--- TRY IT ---
Below, locate the line that contains "orange cloth [155,0,448,111]". Repeat exactly from that line to the line that contains "Lens: 78.9° across the image width.", inclusive, leaving out the pictures.

--- Visual scene localization data ---
■ ■ ■
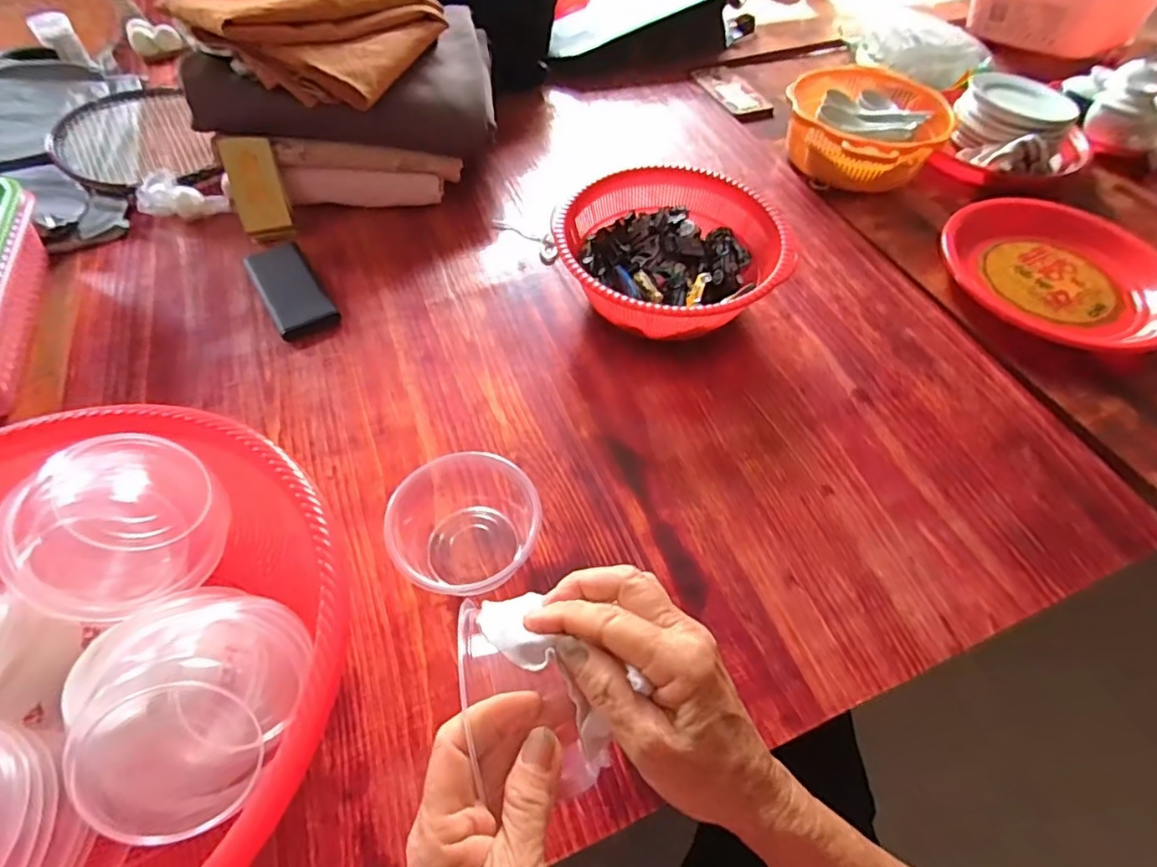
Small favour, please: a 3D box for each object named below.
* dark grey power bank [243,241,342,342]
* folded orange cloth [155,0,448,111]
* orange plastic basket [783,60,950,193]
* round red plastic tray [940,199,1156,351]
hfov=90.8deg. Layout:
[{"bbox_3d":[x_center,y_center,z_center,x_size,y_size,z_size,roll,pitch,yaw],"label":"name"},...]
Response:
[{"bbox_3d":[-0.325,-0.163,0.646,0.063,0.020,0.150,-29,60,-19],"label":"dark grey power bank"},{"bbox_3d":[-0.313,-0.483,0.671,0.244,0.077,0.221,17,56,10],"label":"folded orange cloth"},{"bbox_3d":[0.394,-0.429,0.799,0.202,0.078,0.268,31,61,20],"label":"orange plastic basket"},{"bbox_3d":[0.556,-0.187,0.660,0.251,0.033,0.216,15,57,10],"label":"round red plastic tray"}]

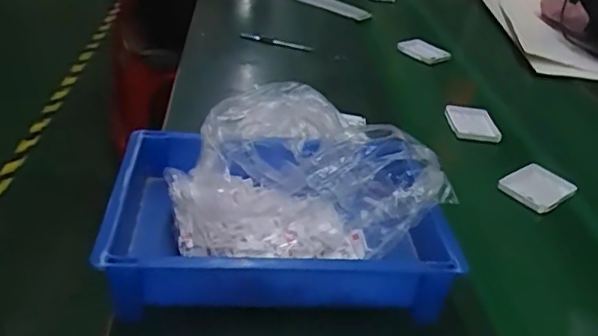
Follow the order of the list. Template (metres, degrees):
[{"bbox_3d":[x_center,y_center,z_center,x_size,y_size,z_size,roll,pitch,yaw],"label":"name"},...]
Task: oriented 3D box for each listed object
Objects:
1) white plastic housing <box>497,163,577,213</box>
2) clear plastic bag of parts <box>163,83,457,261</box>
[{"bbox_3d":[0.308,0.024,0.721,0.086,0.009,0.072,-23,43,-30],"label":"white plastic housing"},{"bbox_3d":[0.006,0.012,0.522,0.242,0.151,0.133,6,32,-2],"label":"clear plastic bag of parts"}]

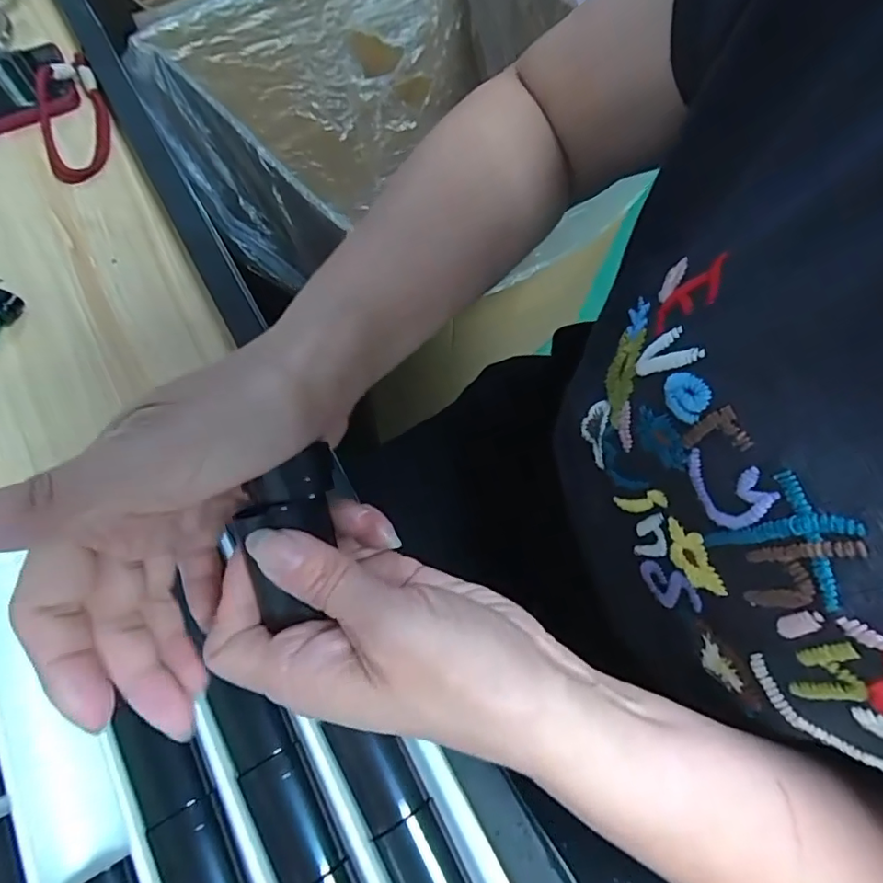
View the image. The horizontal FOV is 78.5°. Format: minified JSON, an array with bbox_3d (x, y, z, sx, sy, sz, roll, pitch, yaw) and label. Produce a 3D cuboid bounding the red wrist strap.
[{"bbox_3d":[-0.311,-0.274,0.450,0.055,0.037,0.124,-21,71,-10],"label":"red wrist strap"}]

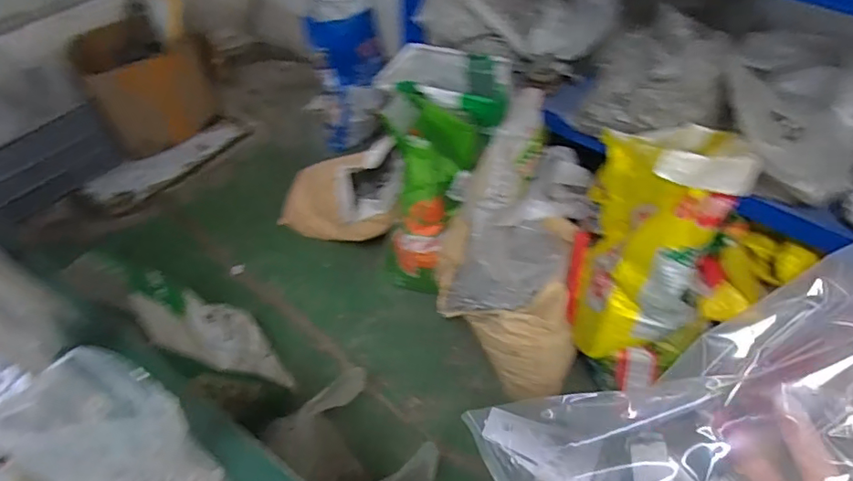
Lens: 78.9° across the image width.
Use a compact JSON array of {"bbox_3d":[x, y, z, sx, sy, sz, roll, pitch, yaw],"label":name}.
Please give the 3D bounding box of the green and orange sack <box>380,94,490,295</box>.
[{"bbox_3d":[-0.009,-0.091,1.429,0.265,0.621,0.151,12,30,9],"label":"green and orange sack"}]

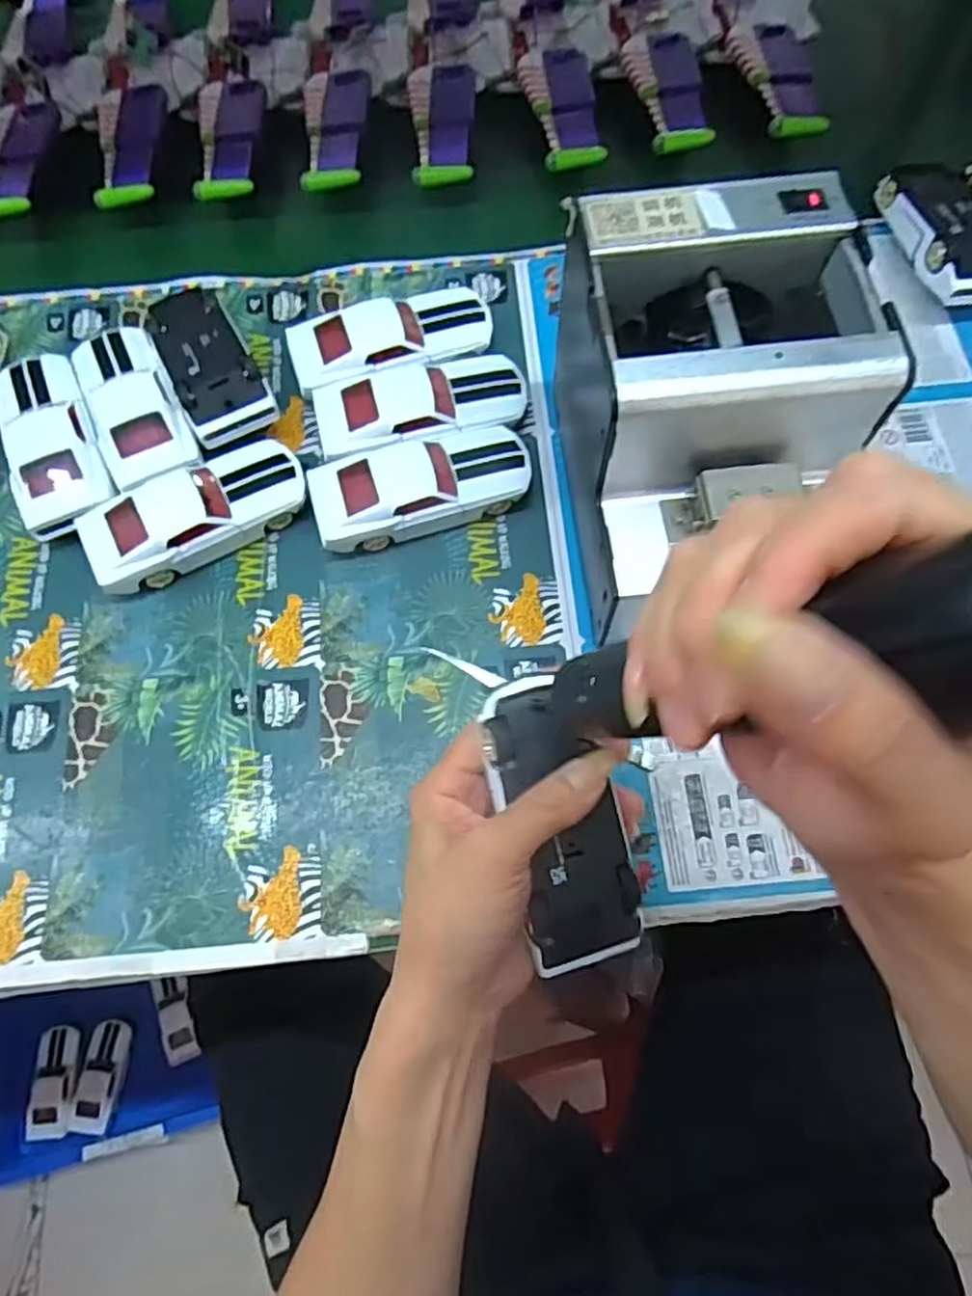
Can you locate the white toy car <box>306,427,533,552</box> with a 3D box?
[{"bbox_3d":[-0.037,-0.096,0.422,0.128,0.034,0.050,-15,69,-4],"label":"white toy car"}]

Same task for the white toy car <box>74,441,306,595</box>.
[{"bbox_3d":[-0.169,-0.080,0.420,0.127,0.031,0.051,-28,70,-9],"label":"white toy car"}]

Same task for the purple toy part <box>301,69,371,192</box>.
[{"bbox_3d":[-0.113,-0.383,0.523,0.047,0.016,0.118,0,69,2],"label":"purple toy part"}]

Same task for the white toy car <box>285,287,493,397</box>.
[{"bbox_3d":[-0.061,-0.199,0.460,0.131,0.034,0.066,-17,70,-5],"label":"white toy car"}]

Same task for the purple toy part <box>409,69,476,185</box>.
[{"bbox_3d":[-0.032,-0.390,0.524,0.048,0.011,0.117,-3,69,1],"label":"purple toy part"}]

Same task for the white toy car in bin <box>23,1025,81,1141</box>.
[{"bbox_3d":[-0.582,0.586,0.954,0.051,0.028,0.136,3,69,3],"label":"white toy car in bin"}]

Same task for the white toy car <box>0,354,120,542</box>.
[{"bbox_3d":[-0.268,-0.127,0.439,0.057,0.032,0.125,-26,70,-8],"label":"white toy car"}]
■ ■ ■
--- RESPONSE ---
* folded orange cloth [155,0,448,111]
* orange plastic basket [783,60,950,193]
* round red plastic tray [940,199,1156,351]
hfov=90.8deg. Layout:
[{"bbox_3d":[x_center,y_center,z_center,x_size,y_size,z_size,roll,pitch,yaw],"label":"name"},...]
Response:
[{"bbox_3d":[-0.325,-0.163,0.646,0.063,0.020,0.150,-29,60,-19],"label":"dark grey power bank"},{"bbox_3d":[-0.313,-0.483,0.671,0.244,0.077,0.221,17,56,10],"label":"folded orange cloth"},{"bbox_3d":[0.394,-0.429,0.799,0.202,0.078,0.268,31,61,20],"label":"orange plastic basket"},{"bbox_3d":[0.556,-0.187,0.660,0.251,0.033,0.216,15,57,10],"label":"round red plastic tray"}]

Follow the order of the list. Template (metres, degrees):
[{"bbox_3d":[x_center,y_center,z_center,x_size,y_size,z_size,roll,pitch,yaw],"label":"name"},...]
Task: oriented 3D box for each listed object
Objects:
1) white plastic housing <box>497,163,577,213</box>
2) clear plastic bag of parts <box>163,83,457,261</box>
[{"bbox_3d":[0.308,0.024,0.721,0.086,0.009,0.072,-23,43,-30],"label":"white plastic housing"},{"bbox_3d":[0.006,0.012,0.522,0.242,0.151,0.133,6,32,-2],"label":"clear plastic bag of parts"}]

View the image. The horizontal FOV is 78.5°. Format: minified JSON, an array with bbox_3d (x, y, z, sx, sy, sz, roll, pitch, yaw) and label. Produce a 3D cuboid bounding the red wrist strap.
[{"bbox_3d":[-0.311,-0.274,0.450,0.055,0.037,0.124,-21,71,-10],"label":"red wrist strap"}]

Lens: 78.9° across the image width.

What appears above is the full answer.